* **Recorded information**:
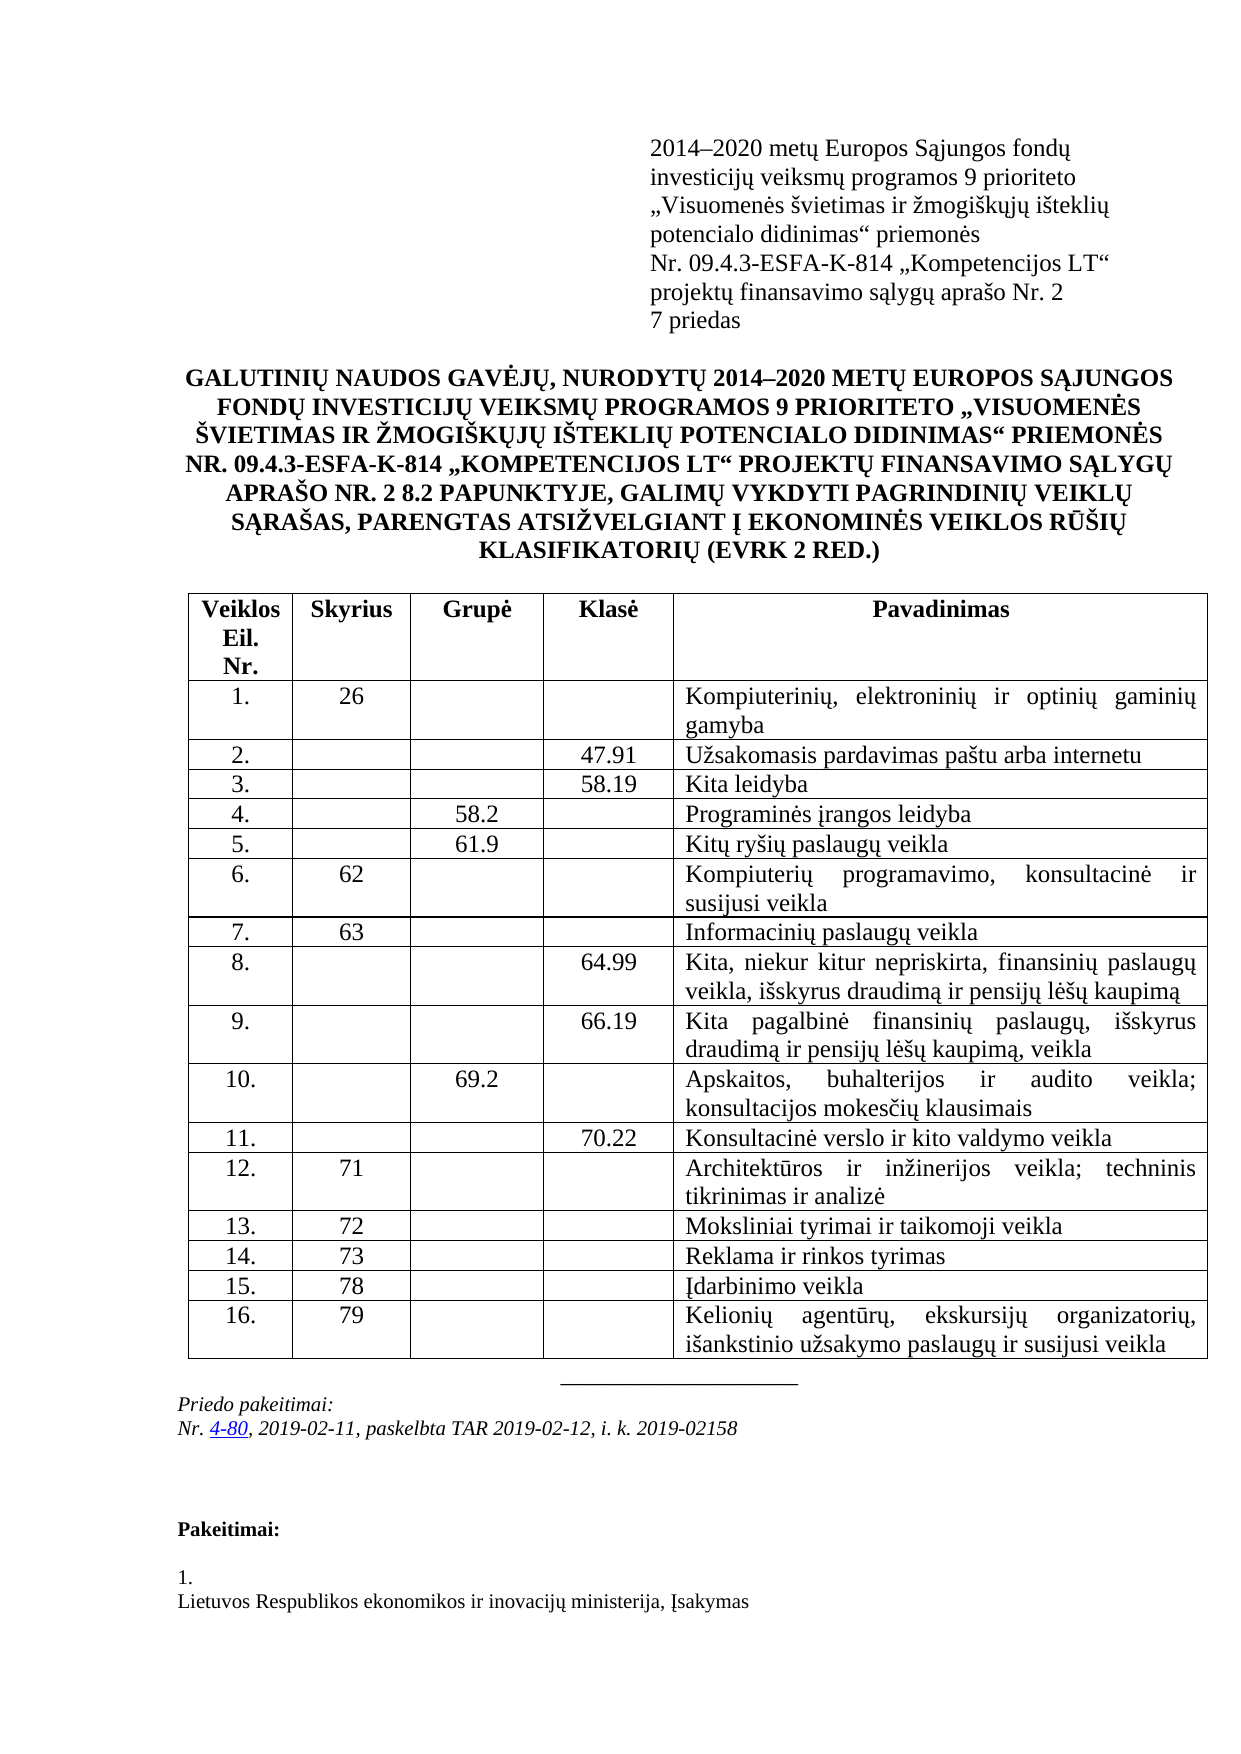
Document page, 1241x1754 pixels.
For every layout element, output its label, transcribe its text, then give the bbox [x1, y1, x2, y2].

text Nr. 09.4.3-ESFA-K-814 „Kompetencijos LT“ [650, 248, 1181, 277]
table_cell 6. [189, 859, 292, 916]
text ___________________ [177, 1359, 1181, 1388]
table_cell [544, 918, 673, 946]
table_cell 72 [293, 1211, 410, 1240]
table_cell Kita, niekur kitur nepriskirta, finansinių paslaugų veikla, išskyrus draudimą ir pensijų lėšų kaupimą [674, 947, 1207, 1005]
table_cell [293, 1064, 410, 1122]
table_header Veiklos Eil. Nr. [189, 594, 292, 680]
table_cell Kompiuterių programavimo, konsultacinė ir susijusi veikla [674, 859, 1207, 916]
table_cell Moksliniai tyrimai ir taikomoji veikla [674, 1211, 1207, 1240]
table_cell [411, 681, 543, 739]
text „Visuomenės švietimas ir žmogiškųjų išteklių [650, 190, 1181, 219]
table_cell Kitų ryšių paslaugų veikla [674, 829, 1207, 858]
table_cell 79 [293, 1301, 410, 1358]
text investicijų veiksmų programos 9 prioriteto [650, 162, 1181, 190]
table_cell Kelionių agentūrų, ekskursijų organizatorių, išankstinio užsakymo paslaugų ir susijusi veikla [674, 1301, 1207, 1358]
table_cell 71 [293, 1153, 410, 1210]
table_cell [293, 770, 410, 798]
table_cell 15. [189, 1271, 292, 1299]
table_cell Kita pagalbinė finansinių paslaugų, išskyrus draudimą ir pensijų lėšų kaupimą, veikla [674, 1006, 1207, 1063]
table_cell [411, 740, 543, 768]
table_cell 70.22 [544, 1123, 673, 1152]
text Galutinių naudos gavėjų, nurodytų 2014–2020 metų Europos Sąjungos fondų investicijų veiksmų programos 9 prioriteto „Visuomenės švietimas ir žmogiškųjų išteklių potencialo didinimas“ priemonės Nr. 09.4.3-ESFA-K-814 „Kompetencijos LT“ projektų finansavimo sąlygų aprašo Nr. 2 8.2 papunktyje, galimų vykdyti pagrindinių veiklų sąrašas, parengtas atsižvelgiant į Ekonominės veiklos rūšių klasifikatorių (EVRK 2 red.) [177, 363, 1181, 564]
table_cell 3. [189, 770, 292, 798]
table_cell 26 [293, 681, 410, 739]
table_cell 61.9 [411, 829, 543, 858]
table_cell Konsultacinė verslo ir kito valdymo veikla [674, 1123, 1207, 1152]
table_cell 12. [189, 1153, 292, 1210]
table_cell Programinės įrangos leidyba [674, 799, 1207, 828]
table_cell 4. [189, 799, 292, 828]
table_cell 14. [189, 1241, 292, 1270]
table_cell 62 [293, 859, 410, 916]
table_cell Reklama ir rinkos tyrimas [674, 1241, 1207, 1270]
table_cell 69.2 [411, 1064, 543, 1122]
table_cell 73 [293, 1241, 410, 1270]
table_cell [411, 1301, 543, 1358]
table_cell [411, 1241, 543, 1270]
table_cell [293, 799, 410, 828]
table_cell [411, 1211, 543, 1240]
table_cell [293, 947, 410, 1005]
text Lietuvos Respublikos ekonomikos ir inovacijų ministerija, Įsakymas [177, 1589, 1181, 1613]
table_cell 78 [293, 1271, 410, 1299]
table_cell 47.91 [544, 740, 673, 768]
text 1. [177, 1565, 1181, 1589]
text potencialo didinimas“ priemonės [650, 219, 1181, 248]
table_cell [411, 947, 543, 1005]
table_cell 9. [189, 1006, 292, 1063]
text Priedo pakeitimai: [177, 1392, 1181, 1416]
table_cell [293, 1006, 410, 1063]
table_cell 7. [189, 918, 292, 946]
table_cell [411, 770, 543, 798]
table_cell [544, 799, 673, 828]
table_cell [544, 1241, 673, 1270]
text projektų finansavimo sąlygų aprašo Nr. 2 [650, 277, 1181, 305]
table_cell Kita leidyba [674, 770, 1207, 798]
table_cell 13. [189, 1211, 292, 1240]
table_cell 58.19 [544, 770, 673, 798]
table_cell [544, 1153, 673, 1210]
table_cell 1. [189, 681, 292, 739]
table_cell Kompiuterinių, elektroninių ir optinių gaminių gamyba [674, 681, 1207, 739]
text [177, 1416, 1181, 1440]
table_header Skyrius [293, 594, 410, 680]
table_cell [544, 1301, 673, 1358]
table_cell 10. [189, 1064, 292, 1122]
table_header Pavadinimas [674, 594, 1207, 680]
table_cell 16. [189, 1301, 292, 1358]
table_cell [293, 740, 410, 768]
text 2014–2020 metų Europos Sąjungos fondų [650, 133, 1181, 162]
table_cell [544, 1064, 673, 1122]
table_header Klasė [544, 594, 673, 680]
table_cell Architektūros ir inžinerijos veikla; techninis tikrinimas ir analizė [674, 1153, 1207, 1210]
table_cell [544, 859, 673, 916]
table_cell [544, 1211, 673, 1240]
table_cell [293, 1123, 410, 1152]
table_cell [544, 1271, 673, 1299]
text 7 priedas [650, 305, 1181, 334]
table_cell 58.2 [411, 799, 543, 828]
table_cell Įdarbinimo veikla [674, 1271, 1207, 1299]
table_cell Informacinių paslaugų veikla [674, 918, 1207, 946]
table_cell [411, 859, 543, 916]
table_cell 5. [189, 829, 292, 858]
table_cell 8. [189, 947, 292, 1005]
table_cell [411, 1271, 543, 1299]
table_cell 63 [293, 918, 410, 946]
table_cell [411, 1006, 543, 1063]
table_cell [544, 829, 673, 858]
table_header Grupė [411, 594, 543, 680]
table_cell 11. [189, 1123, 292, 1152]
table_cell [411, 1123, 543, 1152]
table_cell [544, 681, 673, 739]
table_cell [411, 918, 543, 946]
table_cell 64.99 [544, 947, 673, 1005]
table_cell [411, 1153, 543, 1210]
table_cell Apskaitos, buhalterijos ir audito veikla; konsultacijos mokesčių klausimais [674, 1064, 1207, 1122]
table_cell 2. [189, 740, 292, 768]
text Pakeitimai: [177, 1517, 1181, 1541]
table_cell [293, 829, 410, 858]
table_cell Užsakomasis pardavimas paštu arba internetu [674, 740, 1207, 768]
table_cell 66.19 [544, 1006, 673, 1063]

* **How to complete this task**:
What is needed here is an exact repetition of the listing above, pictures excluded.

* **Output**:
Document page, 1241x1754 pixels.
For every layout element, output its label, transcribe its text, then give the bbox [x1, y1, x2, y2].

text Nr. 09.4.3-ESFA-K-814 „Kompetencijos LT“ [650, 248, 1181, 277]
table_cell 6. [189, 859, 292, 916]
text ___________________ [177, 1359, 1181, 1388]
table_cell [544, 918, 673, 946]
table_cell 72 [293, 1211, 410, 1240]
table_cell Kita, niekur kitur nepriskirta, finansinių paslaugų veikla, išskyrus draudimą ir pensijų lėšų kaupimą [674, 947, 1207, 1005]
table_cell [293, 1064, 410, 1122]
table_header Veiklos Eil. Nr. [189, 594, 292, 680]
table_cell Kompiuterių programavimo, konsultacinė ir susijusi veikla [674, 859, 1207, 916]
table_cell Moksliniai tyrimai ir taikomoji veikla [674, 1211, 1207, 1240]
table_cell [411, 681, 543, 739]
text „Visuomenės švietimas ir žmogiškųjų išteklių [650, 190, 1181, 219]
table_cell Kitų ryšių paslaugų veikla [674, 829, 1207, 858]
table_cell 79 [293, 1301, 410, 1358]
text investicijų veiksmų programos 9 prioriteto [650, 162, 1181, 190]
table_cell Kelionių agentūrų, ekskursijų organizatorių, išankstinio užsakymo paslaugų ir susijusi veikla [674, 1301, 1207, 1358]
table_cell 71 [293, 1153, 410, 1210]
table_cell [293, 770, 410, 798]
table_cell 15. [189, 1271, 292, 1299]
table_cell Kita pagalbinė finansinių paslaugų, išskyrus draudimą ir pensijų lėšų kaupimą, veikla [674, 1006, 1207, 1063]
table_cell [411, 740, 543, 768]
table_cell 70.22 [544, 1123, 673, 1152]
text Galutinių naudos gavėjų, nurodytų 2014–2020 metų Europos Sąjungos fondų investicijų veiksmų programos 9 prioriteto „Visuomenės švietimas ir žmogiškųjų išteklių potencialo didinimas“ priemonės Nr. 09.4.3-ESFA-K-814 „Kompetencijos LT“ projektų finansavimo sąlygų aprašo Nr. 2 8.2 papunktyje, galimų vykdyti pagrindinių veiklų sąrašas, parengtas atsižvelgiant į Ekonominės veiklos rūšių klasifikatorių (EVRK 2 red.) [177, 363, 1181, 564]
table_cell 3. [189, 770, 292, 798]
table_cell 26 [293, 681, 410, 739]
table_cell 61.9 [411, 829, 543, 858]
table_cell Konsultacinė verslo ir kito valdymo veikla [674, 1123, 1207, 1152]
table_cell 12. [189, 1153, 292, 1210]
table_cell Programinės įrangos leidyba [674, 799, 1207, 828]
table_cell 4. [189, 799, 292, 828]
table_cell 14. [189, 1241, 292, 1270]
table_cell 62 [293, 859, 410, 916]
table_cell Reklama ir rinkos tyrimas [674, 1241, 1207, 1270]
table_cell 69.2 [411, 1064, 543, 1122]
table_cell 73 [293, 1241, 410, 1270]
table_cell [411, 1301, 543, 1358]
table_cell [411, 1241, 543, 1270]
table_cell [293, 799, 410, 828]
table_cell [411, 1211, 543, 1240]
table_cell [293, 947, 410, 1005]
text Lietuvos Respublikos ekonomikos ir inovacijų ministerija, Įsakymas [177, 1589, 1181, 1613]
table_cell 78 [293, 1271, 410, 1299]
table_cell 47.91 [544, 740, 673, 768]
text 1. [177, 1565, 1181, 1589]
text potencialo didinimas“ priemonės [650, 219, 1181, 248]
table_cell [411, 947, 543, 1005]
table_cell 9. [189, 1006, 292, 1063]
text Priedo pakeitimai: [177, 1392, 1181, 1416]
table_cell [293, 1006, 410, 1063]
table_cell 7. [189, 918, 292, 946]
table_cell [411, 770, 543, 798]
table_cell [544, 799, 673, 828]
table_cell [544, 1241, 673, 1270]
text projektų finansavimo sąlygų aprašo Nr. 2 [650, 277, 1181, 305]
table_cell Kita leidyba [674, 770, 1207, 798]
table_cell 13. [189, 1211, 292, 1240]
table_cell 58.19 [544, 770, 673, 798]
table_cell [544, 1153, 673, 1210]
table_cell 1. [189, 681, 292, 739]
table_cell Kompiuterinių, elektroninių ir optinių gaminių gamyba [674, 681, 1207, 739]
text [177, 1416, 1181, 1440]
table_header Skyrius [293, 594, 410, 680]
table_cell [544, 1301, 673, 1358]
table_cell 10. [189, 1064, 292, 1122]
table_header Pavadinimas [674, 594, 1207, 680]
table_cell 16. [189, 1301, 292, 1358]
table_cell [293, 740, 410, 768]
text 2014–2020 metų Europos Sąjungos fondų [650, 133, 1181, 162]
table_cell [544, 1064, 673, 1122]
table_header Klasė [544, 594, 673, 680]
table_cell Architektūros ir inžinerijos veikla; techninis tikrinimas ir analizė [674, 1153, 1207, 1210]
table_cell [544, 859, 673, 916]
table_cell [544, 1211, 673, 1240]
table_cell [293, 1123, 410, 1152]
table_cell [544, 1271, 673, 1299]
text 7 priedas [650, 305, 1181, 334]
table_cell 58.2 [411, 799, 543, 828]
table_cell Įdarbinimo veikla [674, 1271, 1207, 1299]
table_cell Informacinių paslaugų veikla [674, 918, 1207, 946]
table_cell [411, 859, 543, 916]
table_cell 5. [189, 829, 292, 858]
table_cell 8. [189, 947, 292, 1005]
table_cell [411, 1271, 543, 1299]
table_cell 63 [293, 918, 410, 946]
table_cell [411, 1006, 543, 1063]
table_cell [544, 829, 673, 858]
table_header Grupė [411, 594, 543, 680]
table_cell 11. [189, 1123, 292, 1152]
table_cell [411, 1123, 543, 1152]
table_cell [544, 681, 673, 739]
table_cell [411, 918, 543, 946]
table_cell 64.99 [544, 947, 673, 1005]
table_cell [411, 1153, 543, 1210]
table_cell Apskaitos, buhalterijos ir audito veikla; konsultacijos mokesčių klausimais [674, 1064, 1207, 1122]
table_cell 2. [189, 740, 292, 768]
text Pakeitimai: [177, 1517, 1181, 1541]
table_cell [293, 829, 410, 858]
table_cell Užsakomasis pardavimas paštu arba internetu [674, 740, 1207, 768]
table_cell 66.19 [544, 1006, 673, 1063]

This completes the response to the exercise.